Золотой обруч (Туглас) - страница 175

Вдруг он встал посреди дороги.

Черт побери, вспомнил он, ведь лээвиского маслодела тоже звали Альфонсом! А такое имя не часто встречается. Неужели он?.. Несмотря на то что у него и так уже было две жены, и он к тому же умер и сам Юхан своей рукой смастерил ему гроб?..

А почему бы нет, ответил себе плотник, если письмо написано до внезапной смерти маслодела…

Но какой же скотиной был тогда этот человек, с неожиданным омерзением подумал Юхан. Да и за голубиным обличьем кантреской Юули в таком случае должно скрываться нечто совсем иное. «Помнишь, как ты в последний раз была у меня, — припоминал он слова письма. — Никогда не забыть мне этих блаженных мгновений…» Ах ты, черт! Прямо голова кругом идет!

Но может ли это быть, снова спросил он себя. Нет, право, не может. Иначе он смыслит в людях не больше, чем отроду слепой и глухой!

Так, охваченный своими беспокойными мыслями, Юхан сквозь дождь и темень дошел до ворот Паяри. Жилой дом словно вымер, в окнах было темно, и только хриплый лай собаки встретил Юхана. Он осторожно прокрался мимо злого пса и забрался на чердак. Но там было так же темно и одиноко, как одинока была до сих пор вся жизнь Юхана. Ишь ты, с горечью подумал он, у одного сразу две жены, а у другого ни одной…

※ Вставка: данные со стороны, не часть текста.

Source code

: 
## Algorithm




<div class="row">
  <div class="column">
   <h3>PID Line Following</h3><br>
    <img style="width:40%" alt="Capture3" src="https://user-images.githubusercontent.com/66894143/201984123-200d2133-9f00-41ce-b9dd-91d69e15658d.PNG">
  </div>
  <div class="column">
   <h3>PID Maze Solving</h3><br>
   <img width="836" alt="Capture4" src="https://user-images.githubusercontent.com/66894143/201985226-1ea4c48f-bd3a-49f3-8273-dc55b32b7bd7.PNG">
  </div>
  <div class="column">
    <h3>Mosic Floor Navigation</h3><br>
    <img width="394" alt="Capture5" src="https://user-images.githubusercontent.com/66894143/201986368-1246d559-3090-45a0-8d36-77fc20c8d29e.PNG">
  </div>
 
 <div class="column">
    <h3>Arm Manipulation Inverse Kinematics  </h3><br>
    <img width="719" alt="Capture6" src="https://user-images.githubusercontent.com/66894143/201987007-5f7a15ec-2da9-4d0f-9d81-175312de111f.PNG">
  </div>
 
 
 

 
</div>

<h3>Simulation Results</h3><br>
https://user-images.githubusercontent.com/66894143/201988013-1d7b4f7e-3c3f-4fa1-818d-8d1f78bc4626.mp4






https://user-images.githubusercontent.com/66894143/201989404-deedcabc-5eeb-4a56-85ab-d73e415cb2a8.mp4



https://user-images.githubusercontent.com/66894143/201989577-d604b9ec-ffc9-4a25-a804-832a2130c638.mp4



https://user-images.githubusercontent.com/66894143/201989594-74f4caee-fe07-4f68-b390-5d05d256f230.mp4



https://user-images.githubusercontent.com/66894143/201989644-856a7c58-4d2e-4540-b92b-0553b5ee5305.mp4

Но аршином и ватерпасом этой беды не поправишь.

3

В этот вечер и в кантреской лачуге не зажигали огня. Рабочий день и так уже затянулся, керосин к тому же дорог, да и настроение было сегодня не такое, чтобы сидеть и глядеть друг другу в лицо.

Ощупью покончив с хлопотами по хозяйству, раздраженные женщины молча улеглись. Помолчали еще некоторое время, но потом тетя Анна не выдержала и опять принялась допытываться. Что, мол, это за дело, что все это значит и возможно ли, чтобы Юули об этом ничего не знала…

Некоторое время Юули молча слушала, но когда это стало невмоготу, ответила плачущим голосом:

— Ничего я не знаю, оставь меня в покое!

Затем обе женщины окончательно замолчали, и вскоре каждая подумала, что другая уже спит.

Юули лежала, свернувшись калачиком, и ей казалось, будто все тело у нее болит, хотя сегодня и не было тяжелой работы. Но непривычные переживания и горькие мысли мучили, казалось, прямо физически. Юули чувствовала, что ее кровно обидели, что ей причинили вопиющую несправедливость. Правда, жизнь ее не прошла только за тетиной спиной; на хуторах, где она работала, ей многое приходилось слышать и видеть. Но это письмо было нечто совсем иное, оно отличалось от обычных грубых шуток деревенских парней. Обида была еще горше оттого, что она была непонятна.